[Exercise]: Please switch each "Tout effacer" in the listing to "Réinitialiser" and write out the lines again, leaving everything else the same.
*** Exercise data Section Begins ***
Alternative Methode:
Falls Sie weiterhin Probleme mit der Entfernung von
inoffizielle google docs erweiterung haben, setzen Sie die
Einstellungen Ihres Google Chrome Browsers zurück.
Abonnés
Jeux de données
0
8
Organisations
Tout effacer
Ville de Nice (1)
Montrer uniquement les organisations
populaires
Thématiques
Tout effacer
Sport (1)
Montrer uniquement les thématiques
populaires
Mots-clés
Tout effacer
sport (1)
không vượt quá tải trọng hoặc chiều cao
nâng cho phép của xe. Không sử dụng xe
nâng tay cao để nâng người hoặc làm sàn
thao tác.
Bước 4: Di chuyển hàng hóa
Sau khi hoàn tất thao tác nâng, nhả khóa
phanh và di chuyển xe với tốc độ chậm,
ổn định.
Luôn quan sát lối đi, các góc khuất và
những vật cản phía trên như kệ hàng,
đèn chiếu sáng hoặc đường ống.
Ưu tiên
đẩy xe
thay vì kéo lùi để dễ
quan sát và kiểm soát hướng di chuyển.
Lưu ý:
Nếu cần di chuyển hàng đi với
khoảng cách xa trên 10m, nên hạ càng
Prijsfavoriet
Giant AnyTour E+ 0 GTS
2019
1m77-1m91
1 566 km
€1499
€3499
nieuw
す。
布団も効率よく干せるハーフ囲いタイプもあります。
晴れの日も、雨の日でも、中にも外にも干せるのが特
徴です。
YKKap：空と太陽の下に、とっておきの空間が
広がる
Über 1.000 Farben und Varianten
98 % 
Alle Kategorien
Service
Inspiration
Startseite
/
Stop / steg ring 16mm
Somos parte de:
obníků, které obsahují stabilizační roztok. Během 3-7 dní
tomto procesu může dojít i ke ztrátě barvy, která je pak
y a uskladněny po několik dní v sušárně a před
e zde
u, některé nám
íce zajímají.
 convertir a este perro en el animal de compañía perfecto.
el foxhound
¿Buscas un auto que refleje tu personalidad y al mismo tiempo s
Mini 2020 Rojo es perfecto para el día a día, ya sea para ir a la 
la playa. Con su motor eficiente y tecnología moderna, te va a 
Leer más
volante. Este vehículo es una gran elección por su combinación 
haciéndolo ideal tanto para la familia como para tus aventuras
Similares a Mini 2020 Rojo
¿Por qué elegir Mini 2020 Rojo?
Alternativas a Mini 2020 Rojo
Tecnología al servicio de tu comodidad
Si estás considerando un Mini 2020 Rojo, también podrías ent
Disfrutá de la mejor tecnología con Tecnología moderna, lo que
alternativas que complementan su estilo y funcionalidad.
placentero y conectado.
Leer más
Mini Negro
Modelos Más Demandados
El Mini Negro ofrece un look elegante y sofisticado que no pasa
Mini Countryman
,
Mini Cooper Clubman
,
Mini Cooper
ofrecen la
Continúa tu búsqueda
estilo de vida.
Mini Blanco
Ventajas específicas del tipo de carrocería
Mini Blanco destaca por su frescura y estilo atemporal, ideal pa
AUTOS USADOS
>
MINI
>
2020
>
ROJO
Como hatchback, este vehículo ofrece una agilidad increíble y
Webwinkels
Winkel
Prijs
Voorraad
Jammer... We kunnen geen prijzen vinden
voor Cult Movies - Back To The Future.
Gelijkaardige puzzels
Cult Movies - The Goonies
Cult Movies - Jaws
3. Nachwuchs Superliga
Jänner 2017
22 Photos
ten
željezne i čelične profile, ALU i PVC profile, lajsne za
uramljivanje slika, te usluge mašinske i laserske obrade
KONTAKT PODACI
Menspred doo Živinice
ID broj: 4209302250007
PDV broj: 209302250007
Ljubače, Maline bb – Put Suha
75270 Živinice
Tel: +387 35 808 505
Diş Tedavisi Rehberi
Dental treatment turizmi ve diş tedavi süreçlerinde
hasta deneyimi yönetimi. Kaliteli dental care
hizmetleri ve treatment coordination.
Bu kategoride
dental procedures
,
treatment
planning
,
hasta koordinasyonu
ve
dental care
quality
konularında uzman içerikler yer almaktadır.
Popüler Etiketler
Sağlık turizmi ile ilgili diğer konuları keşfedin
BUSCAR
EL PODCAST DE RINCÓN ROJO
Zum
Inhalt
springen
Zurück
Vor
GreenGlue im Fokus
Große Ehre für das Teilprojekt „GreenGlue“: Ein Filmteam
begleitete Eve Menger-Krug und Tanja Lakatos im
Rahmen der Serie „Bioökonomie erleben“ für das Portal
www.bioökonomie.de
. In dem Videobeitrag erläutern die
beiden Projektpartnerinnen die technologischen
*** Exercise data Section Ends ***
[Task response]:
Alternative Methode:
Falls Sie weiterhin Probleme mit der Entfernung von
inoffizielle google docs erweiterung haben, setzen Sie die
Einstellungen Ihres Google Chrome Browsers zurück.
Abonnés
Jeux de données
0
8
Organisations
Réinitialiser
Ville de Nice (1)
Montrer uniquement les organisations
populaires
Thématiques
Réinitialiser
Sport (1)
Montrer uniquement les thématiques
populaires
Mots-clés
Réinitialiser
sport (1)
không vượt quá tải trọng hoặc chiều cao
nâng cho phép của xe. Không sử dụng xe
nâng tay cao để nâng người hoặc làm sàn
thao tác.
Bước 4: Di chuyển hàng hóa
Sau khi hoàn tất thao tác nâng, nhả khóa
phanh và di chuyển xe với tốc độ chậm,
ổn định.
Luôn quan sát lối đi, các góc khuất và
những vật cản phía trên như kệ hàng,
đèn chiếu sáng hoặc đường ống.
Ưu tiên
đẩy xe
thay vì kéo lùi để dễ
quan sát và kiểm soát hướng di chuyển.
Lưu ý:
Nếu cần di chuyển hàng đi với
khoảng cách xa trên 10m, nên hạ càng
Prijsfavoriet
Giant AnyTour E+ 0 GTS
2019
1m77-1m91
1 566 km
€1499
€3499
nieuw
す。
布団も効率よく干せるハーフ囲いタイプもあります。
晴れの日も、雨の日でも、中にも外にも干せるのが特
徴です。
YKKap：空と太陽の下に、とっておきの空間が
広がる
Über 1.000 Farben und Varianten
98 % 
Alle Kategorien
Service
Inspiration
Startseite
/
Stop / steg ring 16mm
Somos parte de:
obníků, které obsahují stabilizační roztok. Během 3-7 dní
tomto procesu může dojít i ke ztrátě barvy, která je pak
y a uskladněny po několik dní v sušárně a před
e zde
u, některé nám
íce zajímají.
 convertir a este perro en el animal de compañía perfecto.
el foxhound
¿Buscas un auto que refleje tu personalidad y al mismo tiempo s
Mini 2020 Rojo es perfecto para el día a día, ya sea para ir a la 
la playa. Con su motor eficiente y tecnología moderna, te va a 
Leer más
volante. Este vehículo es una gran elección por su combinación 
haciéndolo ideal tanto para la familia como para tus aventuras
Similares a Mini 2020 Rojo
¿Por qué elegir Mini 2020 Rojo?
Alternativas a Mini 2020 Rojo
Tecnología al servicio de tu comodidad
Si estás considerando un Mini 2020 Rojo, también podrías ent
Disfrutá de la mejor tecnología con Tecnología moderna, lo que
alternativas que complementan su estilo y funcionalidad.
placentero y conectado.
Leer más
Mini Negro
Modelos Más Demandados
El Mini Negro ofrece un look elegante y sofisticado que no pasa
Mini Countryman
,
Mini Cooper Clubman
,
Mini Cooper
ofrecen la
Continúa tu búsqueda
estilo de vida.
Mini Blanco
Ventajas específicas del tipo de carrocería
Mini Blanco destaca por su frescura y estilo atemporal, ideal pa
AUTOS USADOS
>
MINI
>
2020
>
ROJO
Como hatchback, este vehículo ofrece una agilidad increíble y
Webwinkels
Winkel
Prijs
Voorraad
Jammer... We kunnen geen prijzen vinden
voor Cult Movies - Back To The Future.
Gelijkaardige puzzels
Cult Movies - The Goonies
Cult Movies - Jaws
3. Nachwuchs Superliga
Jänner 2017
22 Photos
ten
željezne i čelične profile, ALU i PVC profile, lajsne za
uramljivanje slika, te usluge mašinske i laserske obrade
KONTAKT PODACI
Menspred doo Živinice
ID broj: 4209302250007
PDV broj: 209302250007
Ljubače, Maline bb – Put Suha
75270 Živinice
Tel: +387 35 808 505
Diş Tedavisi Rehberi
Dental treatment turizmi ve diş tedavi süreçlerinde
hasta deneyimi yönetimi. Kaliteli dental care
hizmetleri ve treatment coordination.
Bu kategoride
dental procedures
,
treatment
planning
,
hasta koordinasyonu
ve
dental care
quality
konularında uzman içerikler yer almaktadır.
Popüler Etiketler
Sağlık turizmi ile ilgili diğer konuları keşfedin
BUSCAR
EL PODCAST DE RINCÓN ROJO
Zum
Inhalt
springen
Zurück
Vor
GreenGlue im Fokus
Große Ehre für das Teilprojekt „GreenGlue“: Ein Filmteam
begleitete Eve Menger-Krug und Tanja Lakatos im
Rahmen der Serie „Bioökonomie erleben“ für das Portal
www.bioökonomie.de
. In dem Videobeitrag erläutern die
beiden Projektpartnerinnen die technologischen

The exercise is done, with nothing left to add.